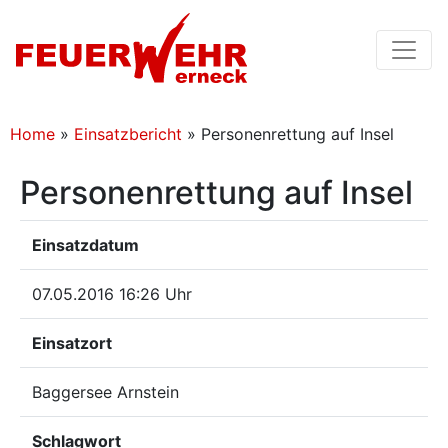
Home
»
Einsatzbericht
»
Personenrettung auf Insel
Personenrettung auf Insel
Einsatzdatum
07.05.2016 16:26 Uhr
Einsatzort
Baggersee Arnstein
Schlagwort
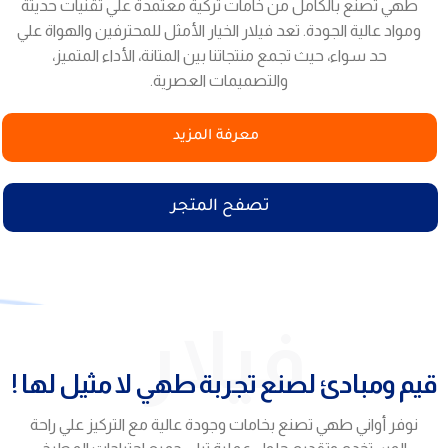
طهي تصنع بالكامل من خامات تركية معتمدة علي تقنيات حديثة
ومواد عالية الجودة. تعد فيلار الخيار الأمثل للمحترفين والهواة علي
حد سواء، حيث تجمع منتجاتنا بين المتانة، الأداء المتميز،
والتصميمات العصرية.
معرفة المزيد
تصفح المتجر
فيلار
قيم ومبادئ لصنع تجربة طهي لا مثيل لها !
نوفر أواني طهي تصنع بخامات وجودة عالية مع التركيز علي راحة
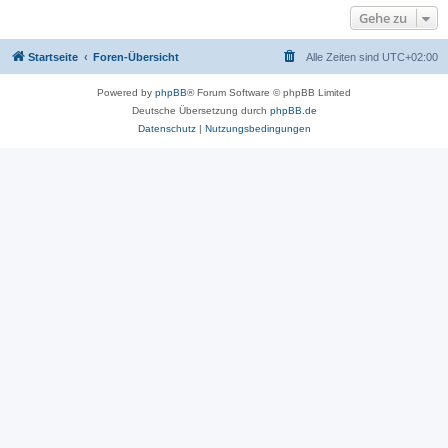
Gehe zu
Startseite
Foren-Übersicht
Alle Zeiten sind
UTC+02:00
Powered by
phpBB
® Forum Software © phpBB Limited
Deutsche Übersetzung durch
phpBB.de
Datenschutz
|
Nutzungsbedingungen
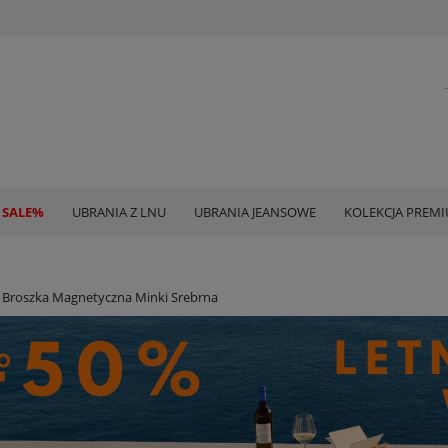
 SALE%
UBRANIA Z LNU
UBRANIA JEANSOWE
KOLEKCJA PREM
Broszka Magnetyczna Minki Srebrna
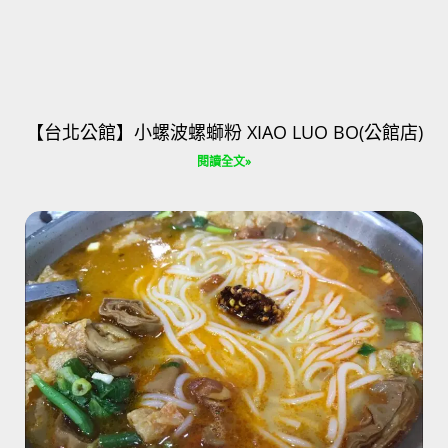
【台北公館】小螺波螺螄粉 XIAO LUO BO(公館店)
閱讀全文»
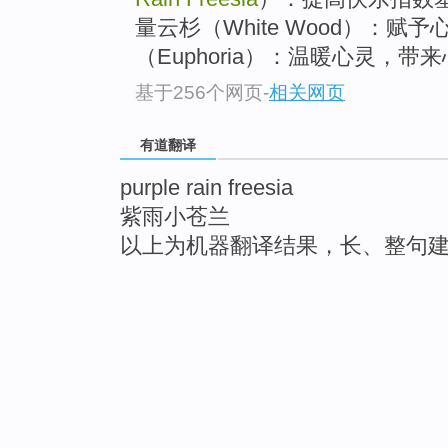
量云杉（White Wood）：赋
（Euphoria）：温暖心灵，带来心
基于256个网页
-
相关网页
有道翻译
purple rain freesia
紫雨小苍兰
以上为机器翻译结果，长、整句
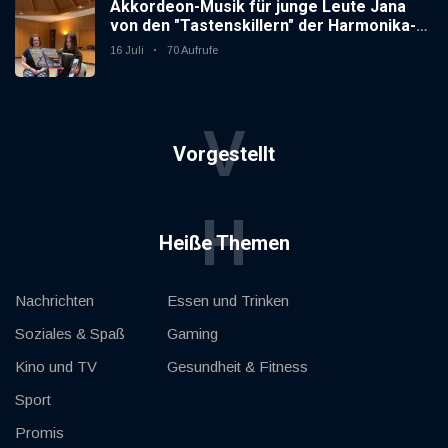
Akkordeon-Musik für junge Leute Jana
von den "Tastenskillern" der Harmonika-
Vereinigung Gaggenau zeigt, wie "jung"
16 Juli
70 Aufrufe
das Instrument sein kann.
V
Vorgestellt
H
Heiße Themen
Nachrichten
Essen und Trinken
Soziales & Spaß
Gaming
Kino und TV
Gesundheit & Fitness
Sport
Promis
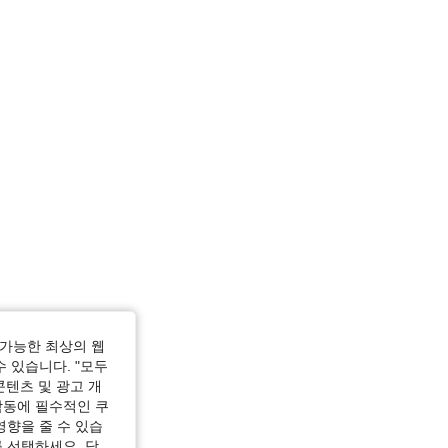
rple, 사이즈: 3XL
가능한 최상의 웹
수 있습니다. "모두
콘텐츠 및 광고 개
작동에 필수적인 쿠
영향을 줄 수 있습
 선택하세요. 당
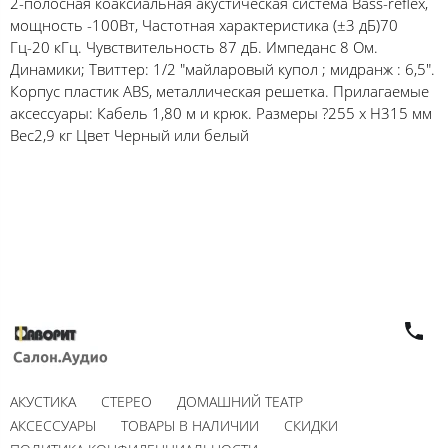
2-полосная коаксиальная акустическая система Bass-reflex,
мощность -100Вт, Частотная характеристика (±3 дБ)70
Гц-20 кГц. Чувствительность 87 дБ. Импеданс 8 Ом.
Динамики; Твиттер: 1/2 "майларовый купол ; мидранж : 6,5".
Корпус пластик ABS, металлическая решетка. Прилагаемые
аксессуары: Кабель 1,80 м и крюк. Размеры ?255 x H315 мм
Вес2,9 кг Цвет Черный или белый
АКУСТИКА
СТЕРЕО
ДОМАШНИЙ ТЕАТР
АКСЕССУАРЫ
ТОВАРЫ В НАЛИЧИИ
СКИДКИ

------------------------------------------------

What to do –
Transcribe the whole listing exactly as it stands, apart from the pictures.

Answer to the problem –
Home
»
Einsatzbericht
»
Personenrettung auf Insel
Personenrettung auf Insel
Einsatzdatum
07.05.2016 16:26 Uhr
Einsatzort
Baggersee Arnstein
Schlagwort
طهي تصنع بالكامل من خامات تركية معتمدة علي تقنيات حديثة
ومواد عالية الجودة. تعد فيلار الخيار الأمثل للمحترفين والهواة علي
حد سواء، حيث تجمع منتجاتنا بين المتانة، الأداء المتميز،
والتصميمات العصرية.
معرفة المزيد
تصفح المتجر
فيلار
قيم ومبادئ لصنع تجربة طهي لا مثيل لها !
نوفر أواني طهي تصنع بخامات وجودة عالية مع التركيز علي راحة
Gehe zu
Startseite
Foren-Übersicht
Alle Zeiten sind
UTC+02:00
Powered by
phpBB
® Forum Software © phpBB Limited
Deutsche Übersetzung durch
phpBB.de
Datenschutz
|
Nutzungsbedingungen
 SALE%
UBRANIA Z LNU
UBRANIA JEANSOWE
KOLEKCJA PREM
Broszka Magnetyczna Minki Srebrna
【台北公館】小螺波螺螄粉 XIAO LUO BO(公館店)
閱讀全文»
量云杉（White Wood）：赋
（Euphoria）：温暖心灵，带来心
基于256个网页
-
相关网页
有道翻译
purple rain freesia
紫雨小苍兰
以上为机器翻译结果，长、整句
Akkordeon-Musik für junge Leute Jana
von den "Tastenskillern" der Harmonika-
Vereinigung Gaggenau zeigt, wie "jung"
16 Juli
70 Aufrufe
das Instrument sein kann.
V
Vorgestellt
H
Heiße Themen
Nachrichten
Essen und Trinken
Soziales & Spaß
Gaming
Kino und TV
Gesundheit & Fitness
Sport
Promis
rple, 사이즈: 3XL
가능한 최상의 웹
수 있습니다. "모두
콘텐츠 및 광고 개
작동에 필수적인 쿠
영향을 줄 수 있습
 선택하세요. 당
2-полосная коаксиальная акустическая система Bass-reflex,
мощность -100Вт, Частотная характеристика (±3 дБ)70
Гц-20 кГц. Чувствительность 87 дБ. Импеданс 8 Ом.
Динамики; Твиттер: 1/2 "майларовый купол ; мидранж : 6,5".
Корпус пластик ABS, металлическая решетка. Прилагаемые
аксессуары: Кабель 1,80 м и крюк. Размеры ?255 x H315 мм
Вес2,9 кг Цвет Черный или белый
АКУСТИКА
СТЕРЕО
ДОМАШНИЙ ТЕАТР
АКСЕССУАРЫ
ТОВАРЫ В НАЛИЧИИ
СКИДКИ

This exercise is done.